If a member of the public searches your collection, and finds a really interesting object, they may want to share that object with their friends, or with people who share a specialist interest. How do they do that? The normal method of sharing information on the Web is to use the URL of the page as a link or a bookmark. However, the pages returned by a web search will usually have URLs which reflect the search, not the result. Look at this example from the Rutland County Museum: 

http://rutlandcountymuseum.org.uk/wordpress/?modes_query={Object%20classifications}=*{Home%20and%20family%20life,%20Domestic%20equipment}&page_id=350&start_rutland=1

If you unpick this URL, it says that it is returning the first record found in a search for ‘Home and family life, Domestic equipment’ in the Object classifications index. That could be any one of a number of objects from the collection: there are currently 44 of them. At present, it is the object with accession number OAKRM: 1968.53, but this could change as new objects are catalogued and existing records are updated:

So, if you want to refer unambiguously to that glass jar butter churn, you need a different form of URL: one that explicitly identifies that particular object. A Linked Data identifier can do that:

[http://collections.wordsworth.org.uk/Object/WTcoll/id/ GRMDC.C144.9](http://collections.wordsworth.org.uk/Object/WTcoll/id/ GRMDC.C144.9)

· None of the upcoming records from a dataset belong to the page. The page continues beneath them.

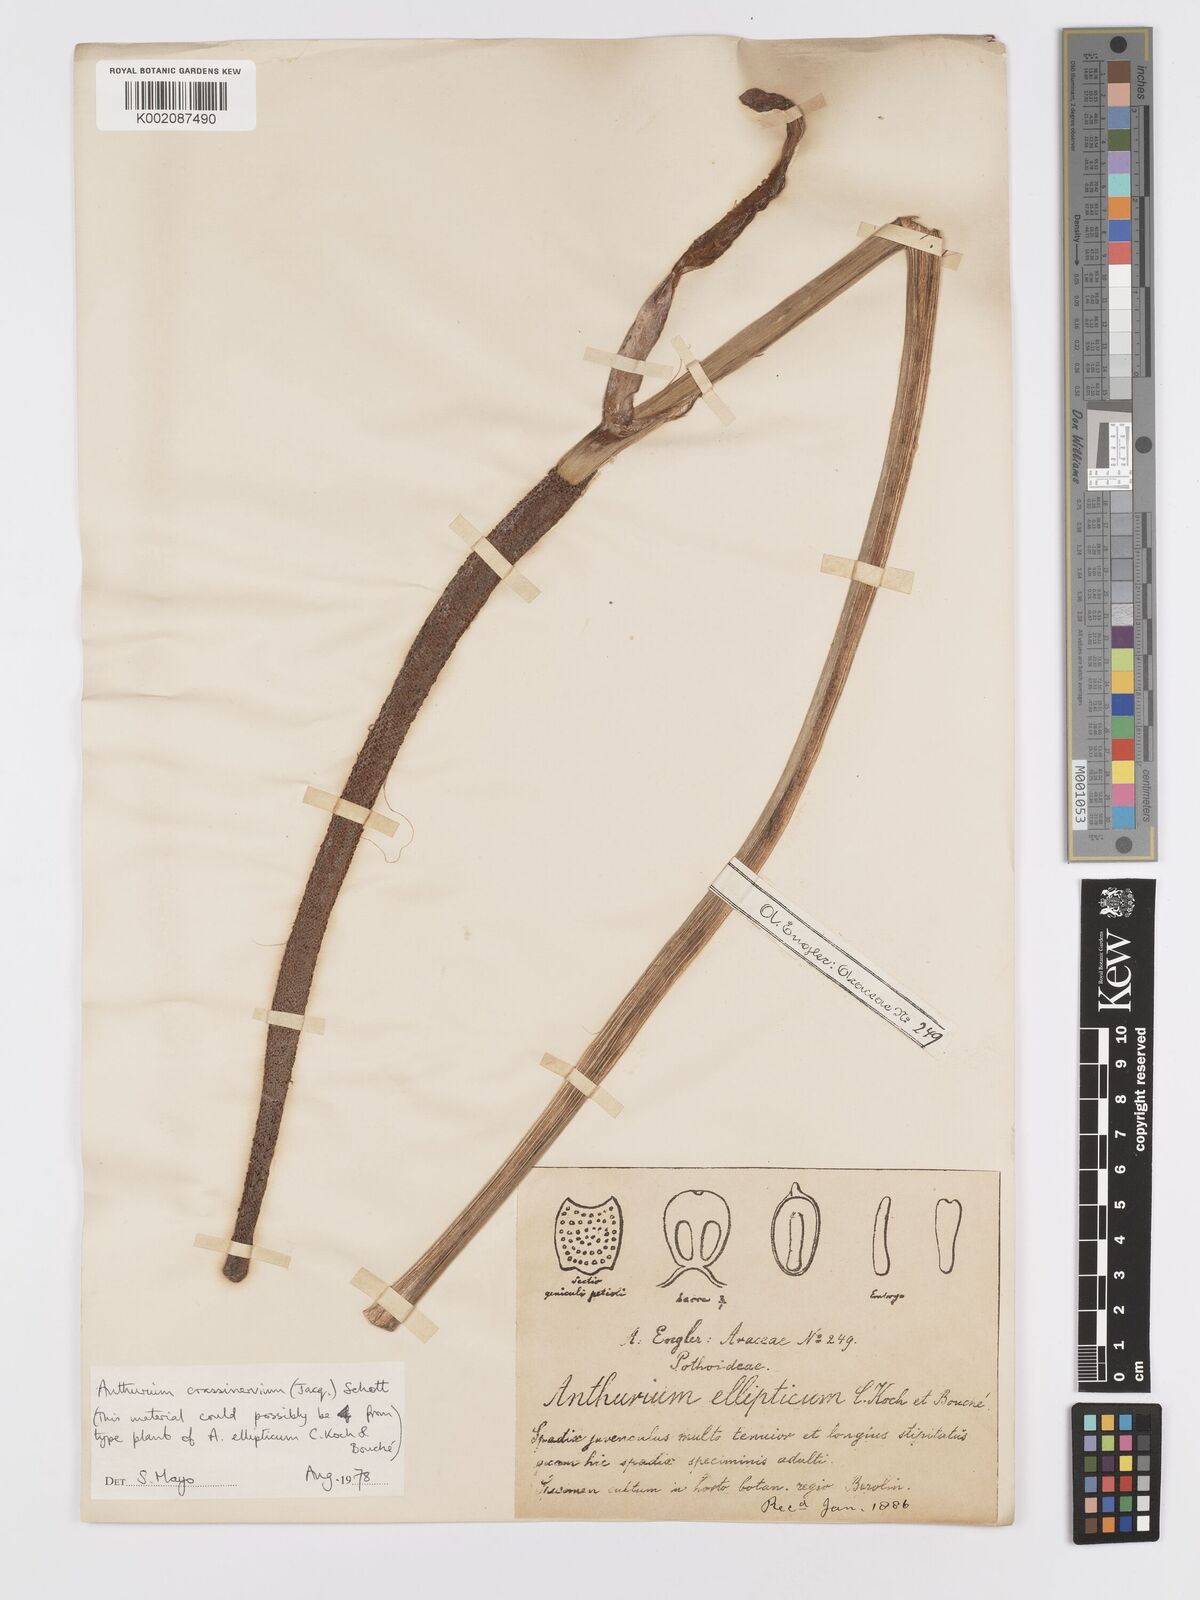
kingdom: Plantae
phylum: Tracheophyta
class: Liliopsida
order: Alismatales
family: Araceae
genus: Anthurium
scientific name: Anthurium crassinervium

This URL acts as a unique, persistent identifier for one particular object in the Wordsworth Trust’s collection: a print of Keswick Lake from Applethwaite by William Westall. If used as a link or a bookmark, it will return a page describing that object and providing a useful image:

… and a general-purpose API (Application Programming Interface)

However, a Linked Data URL can do much more than that. It can also provide a version of the object’s data which can be processed by software. By default, this will be RDF:

But it could instead be XML:

image

Our Linked Data implementation also includes a simple search facility, so you can find for example all records mentioning Applethwaite:

http://collections.wordsworth.org.uk/Object/WTcoll/search/?q=applethwaite

The ability to find specific records, and to return them in a machine-processible format, makes our Linked Data solution into an API. What’s more, it is an API based on open standards, rather than being a one-off with its own set of access rules.

Stepping up to the RES challenge

When making our Linked Data framework work with RES, one issue we needed to address was that of licensing. RES is (reasonably) flexible about which licence you associate with your metadata, but it does insist that you include a licence statement with each packet of data that is returned. Without this information, the RES indexer refuses to look at your data. Other aggregation projects, such as Europeana, have found the same need to adopt an Open Data licence, and to state this licence explicitly.  

The other development required by RES was to produce a machine-processible ‘site map’, so that the RES indexer could work its way through every object in the collection. We did this using VoID.

Adding licence information and a site map were both features which will make our Linked Data more useful for projects other than RES, so we were delighted to carry out these developments.

We look forward to seeing our Modes data being deployed in RES-based educational applications in the near future!